_SUPPLIED MATERIAL_
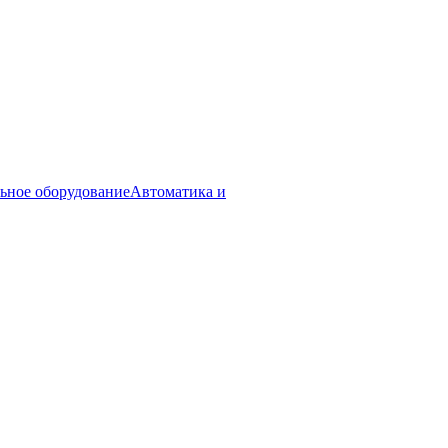
ьное оборудование
Автоматика и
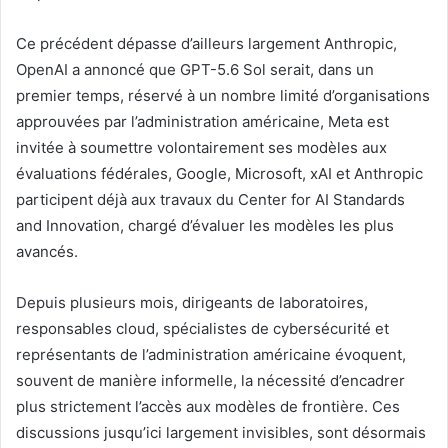
Ce précédent dépasse d’ailleurs largement Anthropic,
OpenAI a annoncé que GPT-5.6 Sol serait, dans un
premier temps, réservé à un nombre limité d’organisations
approuvées par l’administration américaine, Meta est
invitée à soumettre volontairement ses modèles aux
évaluations fédérales, Google, Microsoft, xAI et Anthropic
participent déjà aux travaux du Center for AI Standards
and Innovation, chargé d’évaluer les modèles les plus
avancés.
Depuis plusieurs mois, dirigeants de laboratoires,
responsables cloud, spécialistes de cybersécurité et
représentants de l’administration américaine évoquent,
souvent de manière informelle, la nécessité d’encadrer
plus strictement l’accès aux modèles de frontière. Ces
discussions jusqu’ici largement invisibles, sont désormais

_THE TASK_
Lay out the text from every item above as a numbered list, one entry per line, with blank lines skipped. Leave the pictures out of your answer.

_TASK RESPONSE_
1. ьное оборудование
2. Автоматика и
3. Ce précédent dépasse d’ailleurs largement Anthropic,
4. OpenAI a annoncé que GPT-5.6 Sol serait, dans un
5. premier temps, réservé à un nombre limité d’organisations
6. approuvées par l’administration américaine, Meta est
7. invitée à soumettre volontairement ses modèles aux
8. évaluations fédérales, Google, Microsoft, xAI et Anthropic
9. participent déjà aux travaux du Center for AI Standards
10. and Innovation, chargé d’évaluer les modèles les plus
11. avancés.
12. Depuis plusieurs mois, dirigeants de laboratoires,
13. responsables cloud, spécialistes de cybersécurité et
14. représentants de l’administration américaine évoquent,
15. souvent de manière informelle, la nécessité d’encadrer
16. plus strictement l’accès aux modèles de frontière. Ces
17. discussions jusqu’ici largement invisibles, sont désormais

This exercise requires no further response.